Buena táctica para desarmarnos; la que cabe esperar de alguien con experiencia política, o de un burócrata de alto rango. Pero su sonrisa era amplia y amistosa. Se acercó y nos tendió la mano regordeta. Al estrecharla, observé su aspecto más cíe cerca: unos treinta y cinco años, y algo excedida de peso. Tal vez esta incómoda situación no fuese por su culpa. Reprimí mi enojo y musité un saludo convencional.

Nos indicó que tomáramos asiento.

—Soy Anna Lisa Griss —prosiguió—. Directora de programas del Departamento de Alimentos. Bienvenidos a la Sede General. Dentro de unos minutos estarán con nosotros los demás miembros, pero ante todo quisiera indicaros la necesidad de mantener la mayor reserva. Lo que oigáis aquí no podrá ser comentado con nadie fuera de esta sala sin mi permiso. Bueno, vayamos al grano sin más preámbulos.

Daba la impresión de un control absoluto. Mientras hablaba, se atenuaron las luces y al otro lado de la sala apareció una imagen en la pantalla.
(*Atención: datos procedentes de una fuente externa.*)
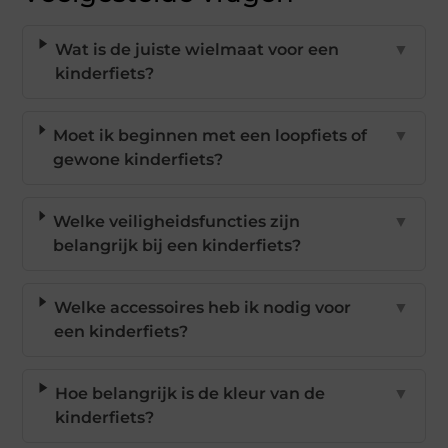
Wat is de juiste wielmaat voor een
▼
kinderfiets?
Moet ik beginnen met een loopfiets of
▼
gewone kinderfiets?
Welke veiligheidsfuncties zijn
▼
belangrijk bij een kinderfiets?
Welke accessoires heb ik nodig voor
▼
een kinderfiets?
Hoe belangrijk is de kleur van de
▼
kinderfiets?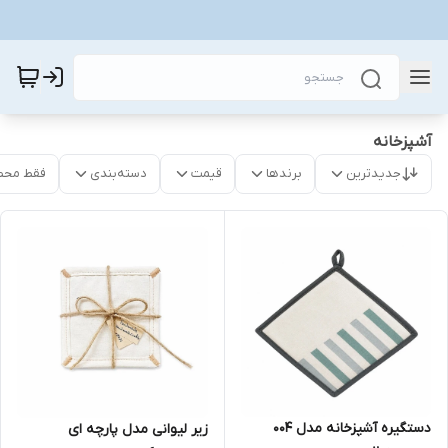
آشپزخانه
جدیدترین
برندها
قیمت
دسته‌بندی
فقط محص
دستگیره آشپزخانه مدل 004
زیر لیوانی مدل پارچه ای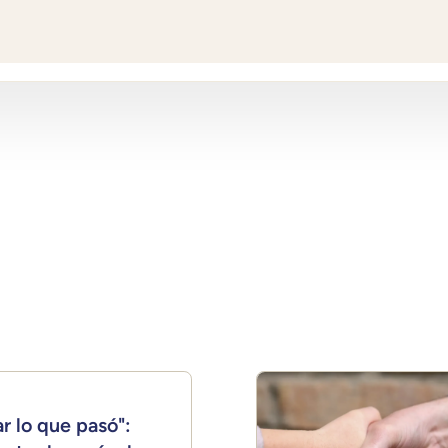
r lo que pasó":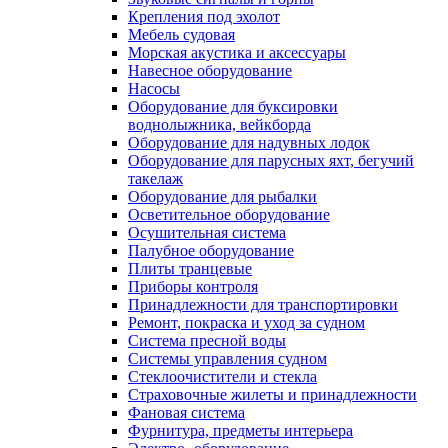
Крепления под эхолот
Мебель судовая
Морская акустика и аксессуары
Навесное оборудование
Насосы
Оборудование для буксировки
воднолыжника, вейкборда
Оборудование для надувных лодок
Оборудование для парусных яхт, бегучий
такелаж
Оборудование для рыбалки
Осветительное оборудование
Осушительная система
Палубное оборудование
Плиты транцевые
Приборы контроля
Принадлежности для транспортировки
Ремонт, покраска и уход за судном
Система пресной воды
Системы управления судном
Стеклоочистители и стекла
Страховочные жилеты и принадлежности
Фановая система
Фурнитура, предметы интерьера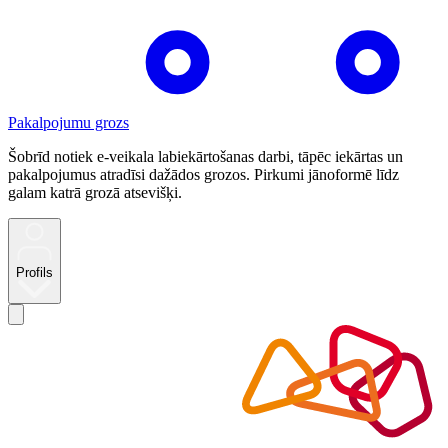
Pakalpojumu grozs
Šobrīd notiek e-veikala labiekārtošanas darbi, tāpēc iekārtas un
pakalpojumus atradīsi dažādos grozos. Pirkumi jānoformē līdz
galam katrā grozā atsevišķi.
Profils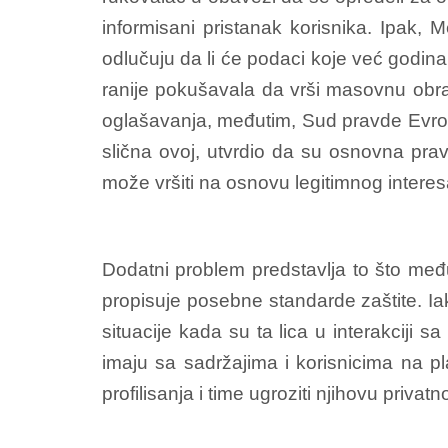
informisani pristanak korisnika. Ipak, 
odlučuju da li će podaci koje već godina
ranije pokušavala da vrši masovnu obrad
oglašavanja, međutim, Sud pravde Evrop
slična ovoj, utvrdio da su osnovna pra
može vršiti na osnovu legitimnog interes
Dodatni problem predstavlja to što među 
propisuje posebne standarde zaštite. Ia
situacije kada su ta lica u interakciji 
imaju sa sadržajima i korisnicima na pl
profilisanja i time ugroziti njihovu privat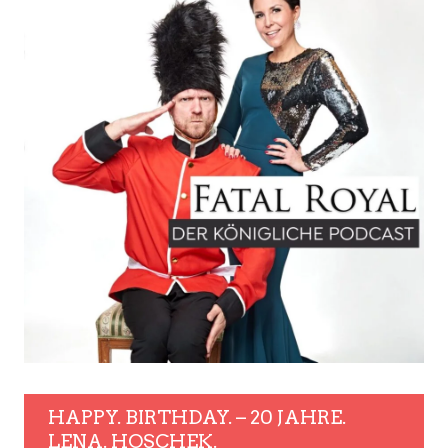
HAPPY. BIRTHDAY. – 20 JAHRE.
LENA. HOSCHEK.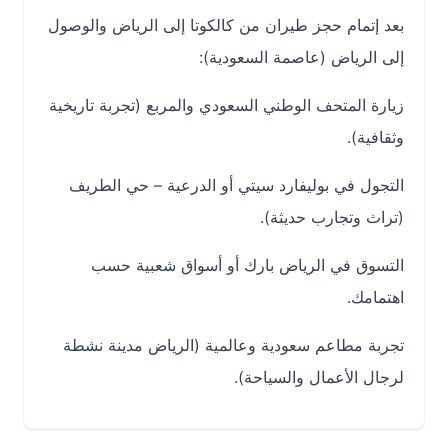
بعد إتمام حجز طيران من كالكوتا إلى الرياض والوصول
إلى الرياض (عاصمة السعودية):
زيارة المتحف الوطني السعودي والمربع (تجربة تاريخية
وثقافية).
التجول في بوليفارد سيتي أو الدرعية – حي الطريف
(تراث وتجارب حديثة).
التسوق في الرياض بارك أو أسواق شعبية حسب
اهتمامك.
تجربة مطاعم سعودية وعالمية (الرياض مدينة نشطة
لرجال الأعمال والسياحة).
Mostraba una columna de años calendario, y a su lado dos columnas de cifras.

—Reservas totales de alimentos del Sistema, actuales y proyectadas —anunció Griss—. Mirad la tendencia, es una escala logarítmica, y luego observad con atención el comportamiento previsto para los treinta próximos años.

Todavía trataba de asimilar los primeros números cuando McAndrew se llevó la mano al rostro.

—Ridículo —comentó—. Muestra una disminución con factor de dos en menos de tres décadas. ¿En qué se basa semejante proyección?

Si se sorprendió ante la rapidez de la respuesta, no lo demostró.

—Hemos incluido patrones de población, superficies disponibles, rendimientos agrícolas y capacidad de producción sintética. ¿Queréis conocer detalles?

McAndrew movió la cabeza.

—Los detalles no interesan. Lo que se ve en la pantalla es hambre y desastre.

—Así es. Por eso estáis aquí. —La mujer reguló las luces para crear un tenue efecto de complicidad, y habló en el mismo tono—. Ya podéis imaginaros la repercusión que esto tendrá cuando sea de dominio público, sobre todo si a nadie se le ocurre una salida. Aunque los datos no se refieren a un futuro inmediato, se prevé que haya acaparamientos, y hasta guerras de alimentos.

Sentí que me invadía la indignación. Desde hacía tiempo se venían oyendo rumores de que en el futuro podría haber una importante escasez de alimentos en el Sistema. Y una y otra vez la Administración lo había negado, calificando de alarmistas los tétricos pronósticos.

—Si las proyecciones son correctas, no se podrán mantener en secreto —dijo—. La gente tiene derecho a estar informada para poder hallar soluciones.